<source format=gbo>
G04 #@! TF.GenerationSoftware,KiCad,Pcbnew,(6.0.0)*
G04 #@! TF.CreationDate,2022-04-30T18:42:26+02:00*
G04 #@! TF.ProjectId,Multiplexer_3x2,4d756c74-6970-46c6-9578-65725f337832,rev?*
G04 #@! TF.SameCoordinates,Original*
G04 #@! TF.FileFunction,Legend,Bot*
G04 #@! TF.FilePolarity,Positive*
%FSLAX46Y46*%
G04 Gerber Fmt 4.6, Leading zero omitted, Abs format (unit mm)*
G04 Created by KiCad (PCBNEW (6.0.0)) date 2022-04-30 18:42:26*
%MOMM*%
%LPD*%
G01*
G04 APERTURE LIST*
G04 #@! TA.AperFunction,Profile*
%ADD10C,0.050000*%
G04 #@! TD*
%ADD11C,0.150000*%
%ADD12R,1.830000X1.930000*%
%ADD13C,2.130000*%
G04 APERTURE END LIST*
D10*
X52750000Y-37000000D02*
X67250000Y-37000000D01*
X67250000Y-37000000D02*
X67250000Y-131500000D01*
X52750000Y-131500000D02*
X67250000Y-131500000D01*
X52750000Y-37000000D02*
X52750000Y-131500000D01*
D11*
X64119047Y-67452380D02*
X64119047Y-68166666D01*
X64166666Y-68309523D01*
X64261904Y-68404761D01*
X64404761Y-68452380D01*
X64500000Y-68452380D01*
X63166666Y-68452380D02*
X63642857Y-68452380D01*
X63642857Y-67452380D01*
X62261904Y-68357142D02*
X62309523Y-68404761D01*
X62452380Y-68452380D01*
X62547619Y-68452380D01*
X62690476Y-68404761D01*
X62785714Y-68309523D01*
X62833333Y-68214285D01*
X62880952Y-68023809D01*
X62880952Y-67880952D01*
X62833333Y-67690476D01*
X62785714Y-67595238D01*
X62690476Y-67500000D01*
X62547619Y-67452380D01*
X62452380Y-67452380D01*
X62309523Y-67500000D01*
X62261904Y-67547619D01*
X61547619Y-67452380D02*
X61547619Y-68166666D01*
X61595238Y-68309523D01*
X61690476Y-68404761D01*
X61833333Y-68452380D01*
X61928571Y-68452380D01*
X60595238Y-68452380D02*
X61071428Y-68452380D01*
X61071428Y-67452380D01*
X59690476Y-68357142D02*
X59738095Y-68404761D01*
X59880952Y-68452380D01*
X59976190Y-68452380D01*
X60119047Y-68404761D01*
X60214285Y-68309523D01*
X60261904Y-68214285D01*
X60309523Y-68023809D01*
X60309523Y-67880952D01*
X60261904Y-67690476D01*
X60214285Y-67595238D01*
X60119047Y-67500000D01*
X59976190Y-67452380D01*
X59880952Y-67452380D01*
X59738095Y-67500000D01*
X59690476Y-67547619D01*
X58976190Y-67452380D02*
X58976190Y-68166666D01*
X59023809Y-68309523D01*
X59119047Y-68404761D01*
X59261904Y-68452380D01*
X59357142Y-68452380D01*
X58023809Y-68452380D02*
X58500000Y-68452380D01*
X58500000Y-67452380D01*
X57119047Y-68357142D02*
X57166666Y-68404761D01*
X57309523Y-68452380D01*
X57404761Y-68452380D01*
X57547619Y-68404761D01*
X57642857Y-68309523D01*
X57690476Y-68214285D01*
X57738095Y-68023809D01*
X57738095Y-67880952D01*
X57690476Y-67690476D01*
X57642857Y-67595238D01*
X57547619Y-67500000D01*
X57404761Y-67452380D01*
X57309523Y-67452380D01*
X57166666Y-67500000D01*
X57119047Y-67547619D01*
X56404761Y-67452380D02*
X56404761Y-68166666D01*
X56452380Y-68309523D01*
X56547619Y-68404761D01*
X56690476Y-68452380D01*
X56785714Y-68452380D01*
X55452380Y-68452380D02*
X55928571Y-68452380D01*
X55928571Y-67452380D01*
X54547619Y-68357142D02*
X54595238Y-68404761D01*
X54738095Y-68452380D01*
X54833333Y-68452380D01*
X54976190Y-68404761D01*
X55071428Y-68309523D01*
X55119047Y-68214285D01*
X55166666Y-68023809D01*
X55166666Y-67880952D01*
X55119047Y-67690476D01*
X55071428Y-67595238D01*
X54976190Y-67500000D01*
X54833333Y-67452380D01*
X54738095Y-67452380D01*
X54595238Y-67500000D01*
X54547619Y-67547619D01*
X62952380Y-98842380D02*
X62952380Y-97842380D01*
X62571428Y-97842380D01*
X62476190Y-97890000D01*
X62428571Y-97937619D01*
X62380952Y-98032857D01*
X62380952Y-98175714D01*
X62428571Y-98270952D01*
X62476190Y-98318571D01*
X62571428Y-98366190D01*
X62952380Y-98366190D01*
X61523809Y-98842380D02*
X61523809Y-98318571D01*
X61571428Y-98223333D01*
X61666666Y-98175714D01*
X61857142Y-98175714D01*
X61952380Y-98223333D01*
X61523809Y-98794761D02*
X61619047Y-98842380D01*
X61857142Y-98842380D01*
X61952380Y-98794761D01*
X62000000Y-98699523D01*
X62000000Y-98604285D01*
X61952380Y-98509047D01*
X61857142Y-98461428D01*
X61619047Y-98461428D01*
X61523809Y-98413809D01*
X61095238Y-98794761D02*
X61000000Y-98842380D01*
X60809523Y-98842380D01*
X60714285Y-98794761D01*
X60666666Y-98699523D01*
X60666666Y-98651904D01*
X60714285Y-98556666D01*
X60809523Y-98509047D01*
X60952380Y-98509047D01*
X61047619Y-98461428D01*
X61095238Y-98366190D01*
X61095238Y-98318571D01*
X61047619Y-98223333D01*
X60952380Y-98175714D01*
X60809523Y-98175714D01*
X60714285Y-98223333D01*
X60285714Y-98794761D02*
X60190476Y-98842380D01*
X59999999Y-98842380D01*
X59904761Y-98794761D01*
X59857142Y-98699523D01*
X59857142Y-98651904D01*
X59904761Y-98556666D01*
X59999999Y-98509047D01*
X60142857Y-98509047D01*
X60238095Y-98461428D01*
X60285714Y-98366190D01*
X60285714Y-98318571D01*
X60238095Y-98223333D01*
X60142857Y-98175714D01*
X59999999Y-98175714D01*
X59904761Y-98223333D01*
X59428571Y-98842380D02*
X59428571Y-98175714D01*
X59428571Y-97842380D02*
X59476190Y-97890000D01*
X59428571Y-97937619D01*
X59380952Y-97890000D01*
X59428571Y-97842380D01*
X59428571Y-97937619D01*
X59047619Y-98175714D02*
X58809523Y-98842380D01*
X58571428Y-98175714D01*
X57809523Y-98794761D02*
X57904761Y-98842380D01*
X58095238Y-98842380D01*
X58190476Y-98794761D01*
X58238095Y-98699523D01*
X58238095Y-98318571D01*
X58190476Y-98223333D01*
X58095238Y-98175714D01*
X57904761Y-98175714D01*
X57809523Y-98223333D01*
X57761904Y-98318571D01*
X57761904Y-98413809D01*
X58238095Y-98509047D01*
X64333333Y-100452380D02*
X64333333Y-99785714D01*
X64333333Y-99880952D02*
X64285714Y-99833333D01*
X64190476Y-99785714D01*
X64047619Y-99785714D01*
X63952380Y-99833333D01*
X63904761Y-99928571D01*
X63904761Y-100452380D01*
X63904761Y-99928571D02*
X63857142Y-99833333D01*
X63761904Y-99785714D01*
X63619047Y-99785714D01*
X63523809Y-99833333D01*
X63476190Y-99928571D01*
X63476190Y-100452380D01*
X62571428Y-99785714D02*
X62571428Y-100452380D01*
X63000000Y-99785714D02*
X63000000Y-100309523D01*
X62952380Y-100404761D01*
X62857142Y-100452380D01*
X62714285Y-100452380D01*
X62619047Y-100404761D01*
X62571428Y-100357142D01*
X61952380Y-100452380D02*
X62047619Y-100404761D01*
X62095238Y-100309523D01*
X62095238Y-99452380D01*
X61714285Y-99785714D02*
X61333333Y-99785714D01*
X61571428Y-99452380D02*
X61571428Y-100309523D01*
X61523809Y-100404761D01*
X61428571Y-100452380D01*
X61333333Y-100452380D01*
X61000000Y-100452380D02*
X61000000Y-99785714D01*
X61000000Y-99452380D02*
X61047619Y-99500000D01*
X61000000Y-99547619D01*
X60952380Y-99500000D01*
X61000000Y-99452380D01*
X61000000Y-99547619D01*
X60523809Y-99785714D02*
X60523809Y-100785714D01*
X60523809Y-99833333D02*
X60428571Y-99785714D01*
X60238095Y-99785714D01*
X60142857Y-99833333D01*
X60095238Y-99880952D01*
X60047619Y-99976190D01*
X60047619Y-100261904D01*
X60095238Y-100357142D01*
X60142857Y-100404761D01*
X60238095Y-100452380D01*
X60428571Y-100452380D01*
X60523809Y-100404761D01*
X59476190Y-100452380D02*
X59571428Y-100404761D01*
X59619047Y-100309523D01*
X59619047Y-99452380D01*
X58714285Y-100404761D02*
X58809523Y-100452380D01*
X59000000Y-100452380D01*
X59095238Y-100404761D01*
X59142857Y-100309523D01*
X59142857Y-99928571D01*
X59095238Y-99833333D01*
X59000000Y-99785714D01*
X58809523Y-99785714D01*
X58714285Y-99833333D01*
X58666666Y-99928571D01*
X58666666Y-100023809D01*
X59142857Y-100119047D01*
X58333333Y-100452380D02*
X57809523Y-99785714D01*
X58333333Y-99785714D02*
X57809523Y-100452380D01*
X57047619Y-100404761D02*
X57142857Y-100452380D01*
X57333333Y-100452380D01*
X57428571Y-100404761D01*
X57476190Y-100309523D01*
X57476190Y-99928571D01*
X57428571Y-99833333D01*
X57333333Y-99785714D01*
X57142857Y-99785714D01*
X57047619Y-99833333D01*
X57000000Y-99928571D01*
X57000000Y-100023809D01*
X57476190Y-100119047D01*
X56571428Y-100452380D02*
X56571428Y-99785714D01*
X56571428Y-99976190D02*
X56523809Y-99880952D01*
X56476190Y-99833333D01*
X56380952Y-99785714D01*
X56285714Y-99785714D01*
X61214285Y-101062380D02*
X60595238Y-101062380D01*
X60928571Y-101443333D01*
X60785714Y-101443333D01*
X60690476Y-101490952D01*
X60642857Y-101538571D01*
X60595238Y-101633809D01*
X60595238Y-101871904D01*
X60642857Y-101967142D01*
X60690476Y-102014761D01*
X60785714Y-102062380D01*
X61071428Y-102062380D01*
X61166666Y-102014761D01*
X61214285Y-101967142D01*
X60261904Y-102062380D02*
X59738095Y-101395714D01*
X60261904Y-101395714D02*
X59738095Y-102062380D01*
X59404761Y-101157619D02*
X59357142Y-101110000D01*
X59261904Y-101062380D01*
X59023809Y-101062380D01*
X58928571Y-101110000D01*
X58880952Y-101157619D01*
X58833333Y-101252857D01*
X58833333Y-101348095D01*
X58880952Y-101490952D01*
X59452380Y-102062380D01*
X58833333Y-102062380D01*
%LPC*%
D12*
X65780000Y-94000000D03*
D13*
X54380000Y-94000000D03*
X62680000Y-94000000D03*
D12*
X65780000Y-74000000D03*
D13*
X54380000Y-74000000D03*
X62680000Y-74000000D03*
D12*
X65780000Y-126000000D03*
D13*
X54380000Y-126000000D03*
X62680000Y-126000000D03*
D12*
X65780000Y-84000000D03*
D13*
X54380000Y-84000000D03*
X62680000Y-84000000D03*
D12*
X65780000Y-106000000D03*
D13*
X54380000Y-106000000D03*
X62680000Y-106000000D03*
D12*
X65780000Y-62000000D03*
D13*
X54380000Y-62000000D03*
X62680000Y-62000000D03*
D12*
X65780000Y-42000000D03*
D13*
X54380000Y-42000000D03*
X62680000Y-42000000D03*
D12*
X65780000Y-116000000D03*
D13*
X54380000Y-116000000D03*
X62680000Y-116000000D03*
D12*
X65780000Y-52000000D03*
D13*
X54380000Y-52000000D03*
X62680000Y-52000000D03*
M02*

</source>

**ASSIGNMENT:** Take every line above where "APERTURE" appears and copy it.

**EXERCISE SOLUTION:**
G04 APERTURE LIST*
G04 APERTURE END LIST*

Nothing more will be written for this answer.